#### Provided data:
○ ○ ○
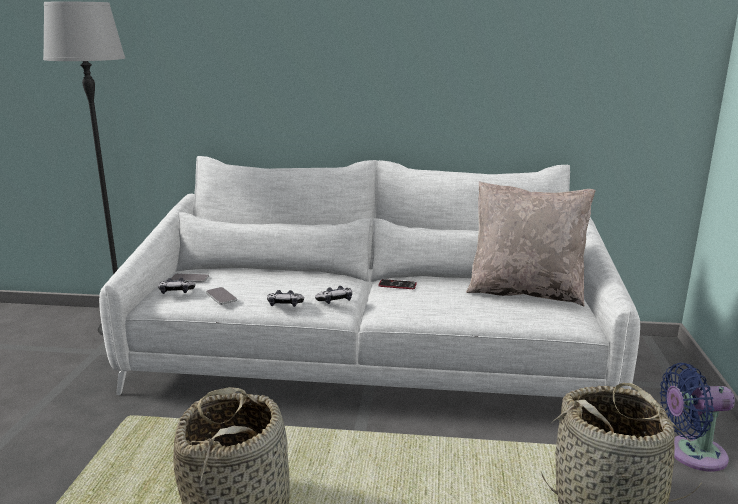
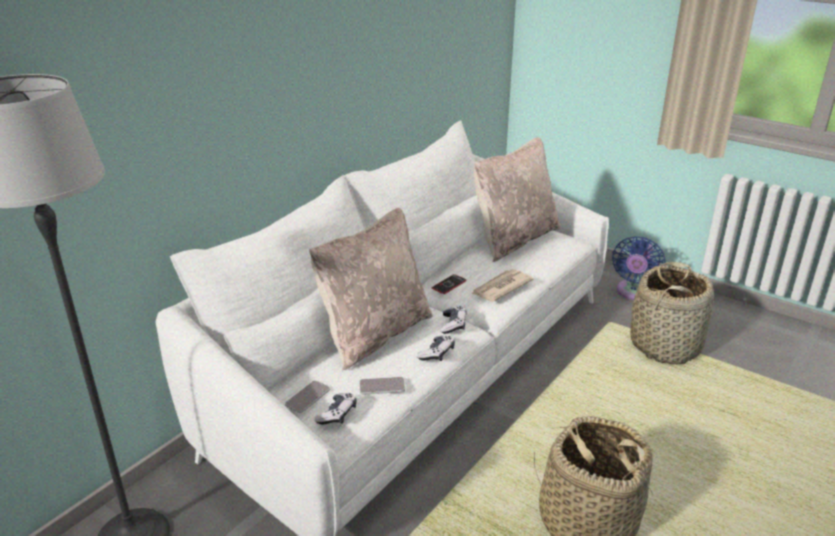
camera: 60 degrees left, 10 degrees up
(289, 278) = (374, 334): none -> beige pillow
(422, 305) = (500, 288): none -> newspaper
○ ○ ○
#### Exercise requirements:
Repeat exactly, and only, the lines from the line with "(289, 278) = (374, 334): none -> beige pillow" through the end of the listing above, both ends included.

#### Written solution:
(289, 278) = (374, 334): none -> beige pillow
(422, 305) = (500, 288): none -> newspaper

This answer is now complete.